Kapitalist sömürünün ve emperyalist tahakkümünün türlü türlü şekillere büründüğü günlerdeyiz. İnsana ve tabiata dair ne varsa her şeyin metalaştırıldığı, değersizleştirildiği ve hiçleştirildiği neoliberal bir cahiliye dönemdeyiz. Küresel fesada, küresel istikbara karşı küresel intifada bilincini, ahlaki bir isyanı kuşanmadan geçen her dakika, daha büyük acılara zemin hazırlıyor.

Piyasalarla, borsalarla, şirketlerle, bankalarla kuşatılmış bir dünyada yaşıyoruz. İnsanlık ise bu kuşatma altında, adeta bilekleri kredi kartlarıyla kesilmiş bir şekilde ölümünü bekliyor. Asgari ücretle çalıştırılan, borç ve faiz batağında boğulan milyarlarca insan, adı konulmamış bir köleliği sürdürüyor. Şunu iyi anlamalıyız ki, bu hal, insanın kaderinden değil, kapitalizmin fıtratından kaynaklanıyor. Hırsın ve acımasızca rekabetin hüküm sürdüğü piyasa ekonomisi, kendi sermayesini emekçilerin sırtında biriktirirken, onları en temel ihtiyaçlarını dahi karşılamayacakları ücretlerde çalıştırıyor.

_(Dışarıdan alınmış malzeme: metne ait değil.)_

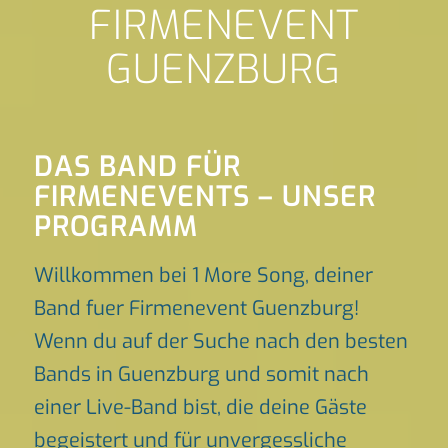
FIRMENEVENT
GUENZBURG
DAS BAND FÜR
FIRMENEVENTS – UNSER
PROGRAMM
Willkommen bei 1 More Song, deiner
Band fuer Firmenevent Guenzburg!
Wenn du auf der Suche nach den besten
Bands in Guenzburg und somit nach
einer Live-Band bist, die deine Gäste
begeistert und für unvergessliche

Aradan geçen zamanda toprakla bağı koparılmış, şehirlerin tekinsizliğine fırlatılmış, tüm sosyal dayanışma ağları atomlarına kadar parçalanmış yığınlar, çaresizce kendilerine sunulan kredilere sarılmak zorunda bırakılıyor.

Böylece bir yandan aslında kendi hakkını borçmuş gibi geri alan insanlar, ne yazık ki daha fazla faiz ve borçlanma korkusuyla emeğinin sömürülmesine hazır hale getiriliyor.

İşte bu kula kulluk düzeninde, emekçiler, açlıktan ölmeyecek kadar düşük bir ücrete mahkûm ediliyor. İşsizlikle, evsizlikle, borçla şantaja uğrayan kitleler, açlıkla korkutularak, taşeronlaştırılarak, güvensiz ve güvencesiz ortamlarda çalıştırılarak iliğine kadar sömürülüyor. Biz bunun en acı örneğini, bir yıl önce Soma’da yaşadık. Ve o günden beri her ay, bir Soma kadar daha can kaybettik.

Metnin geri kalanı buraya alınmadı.